The news initially pulled down the benchmark KOSPI .KS11 by 1%, but that just lured buyers looking for exposure to Asia's best-performing market in 2025, a title it won on the back of surging AI-driven demand in the tech sectors.

On Tuesday, that tech euphoria helped the index rally 135.26 points, or 2.73%, to close at 5,084.85, its biggest one-day increase since January 5.

Heavy lifters were Samsung Electronics 005930.KS and SK Hynix 000660.KS, the two chipmakers dominating in memory chips critical for AI-linked data centers. Samsung rose 4.87%, while SK Hynix soared 8.70% to a record high.

South Korea’s automakers clawed back early losses, with shares of Hyundai Motor 005380.KS closing down 0.81%. Sister company Kia Corp 000270.KS finished 1.1% lower after dropping as much as 6% earlier.

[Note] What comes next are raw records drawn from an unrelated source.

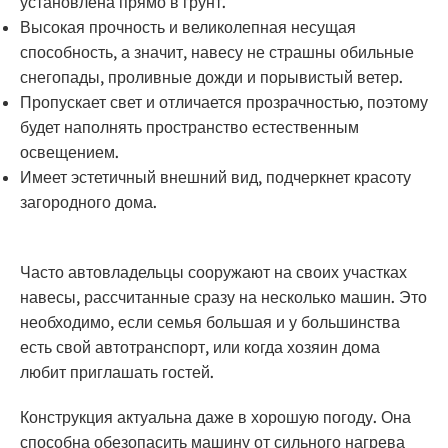
установлена прямо в грунт.
Высокая прочность и великолепная несущая
способность, а значит, навесу не страшны обильные
снегопады, проливные дожди и порывистый ветер.
Пропускает свет и отличается прозрачностью, поэтому
будет наполнять пространство естественным
освещением.
Имеет эстетичный внешний вид, подчеркнет красоту
загородного дома.
Часто автовладельцы сооружают на своих участках
навесы, рассчитанные сразу на несколько машин. Это
необходимо, если семья большая и у большинства
есть свой автотранспорт, или когда хозяин дома
любит приглашать гостей.
Конструкция актуальна даже в хорошую погоду. Она
способна обезопасить машину от сильного нагрева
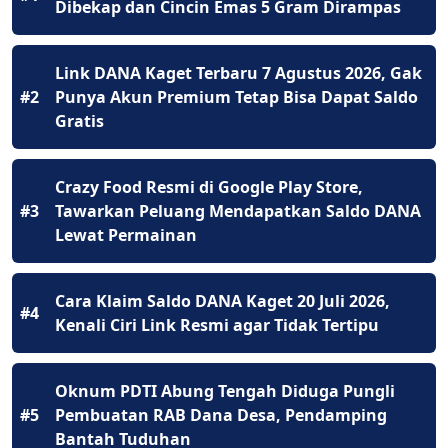
Dibekap dan Cincin Emas 5 Gram Dirampas
Link DANA Kaget Terbaru 7 Agustus 2026, Gak
#2
Punya Akun Premium Tetap Bisa Dapat Saldo
Gratis
Crazy Food Resmi di Google Play Store,
#3
Tawarkan Peluang Mendapatkan Saldo DANA
Lewat Permainan
Cara Klaim Saldo DANA Kaget 20 Juli 2026,
#4
Kenali Ciri Link Resmi agar Tidak Tertipu
Oknum PDTI Abung Tengah Diduga Pungli
#5
Pembuatan RAB Dana Desa, Pendamping
Bantah Tuduhan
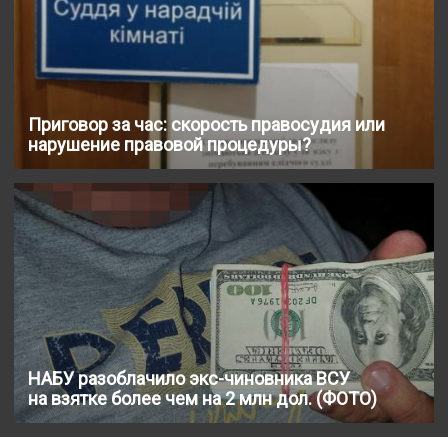
Приговор за час: скорость правосудия или
нарушение правовой процедуры?
НАБУ разоблачило экс-чиновника ВСУ
на взятке более чем на 2 млн дол. (ФОТО)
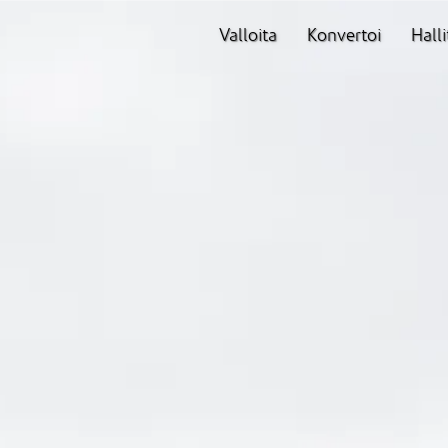
Valloita
Konvertoi
Halli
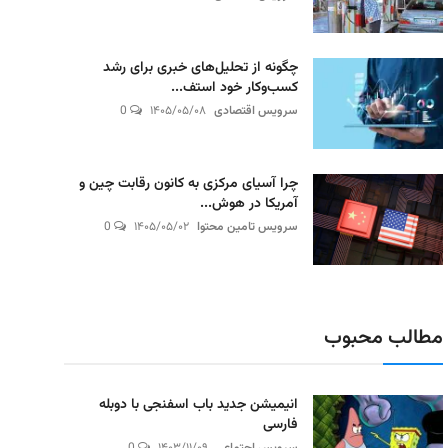
چگونه از تحلیل‌های خبری برای رشد
کسب‌وکار خود استف...
سرویس اقتصادی
۱۴۰۵/۰۵/۰۸
0
چرا آسیای مرکزی به کانون رقابت چین و
آمریکا در هوش...
سرویس تامین محتوا
۱۴۰۵/۰۵/۰۲
0
مطالب محبوب
انیمیشن جدید باب اسفنجی با دوبله
فارسی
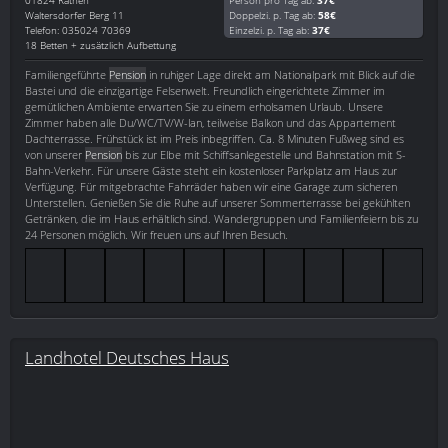
Waltersdorfer Berg 11
Doppelzi. p. Tag ab:
58€
Telefon: 035024 70369
Einzelzi. p. Tag ab:
37€
18 Betten + zusätzlich Aufbettung
Familiengeführte
Pension
in ruhiger Lage direkt am Nationalpark mit Blick auf die
Bastei und die einzigartige Felsenwelt. Freundlich eingerichtete Zimmer im
gemütlichen Ambiente erwarten Sie zu einem erholsamen Urlaub. Unsere
Zimmer haben alle Du/WC/TV/W-lan, teilweise Balkon und das Appartement
Dachterrasse. Frühstück ist im Preis inbegriffen. Ca. 8 Minuten Fußweg sind es
von unserer
Pension
bis zur Elbe mit Schiffsanlegestelle und Bahnstation mit S-
Bahn-Verkehr. Für unsere Gäste steht ein kostenloser Parkplatz am Haus zur
Verfügung. Für mitgebrachte Fahrräder haben wir eine Garage zum sicheren
Unterstellen. Genießen Sie die Ruhe auf unserer Sommerterrasse bei gekühlten
Getränken, die im Haus erhältlich sind. Wandergruppen und Familienfeiern bis zu
24 Personen möglich. Wir freuen uns auf Ihren Besuch.
Landhotel Deutsches Haus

Hyundai Mobis 012330.KS fell 1.1% having lost as much as 5.7% intraday.

The won KRW= was down 0.3% at 1,447.9 per dollar as of 0832 GMT, also retracing initial losses of 0.6%, coming off a near one-month high hit on Monday.

"Some investors took today as an opportunity to buy-on-the-dip as many who missed out on the recent rally were waiting for some kind of correction," said Lee Sung-hoon, an analyst at Kiwoom Securities.

"Market participants are well aware of how political situations related to tariffs unfold so not many are regarding this as something that could actually hurt corporate earnings."

South Korea scrambled on Tuesday to assure the U.S. it remained committed to implementing a trade deal, and announced plans to send a top trade envoy to Washington soon to meet U.S. Trade Representative Jamieson Greer.

It was not immediately clear when Trump's threatened tariff hike would take effect, or what specifically triggered the U.S. President's directive.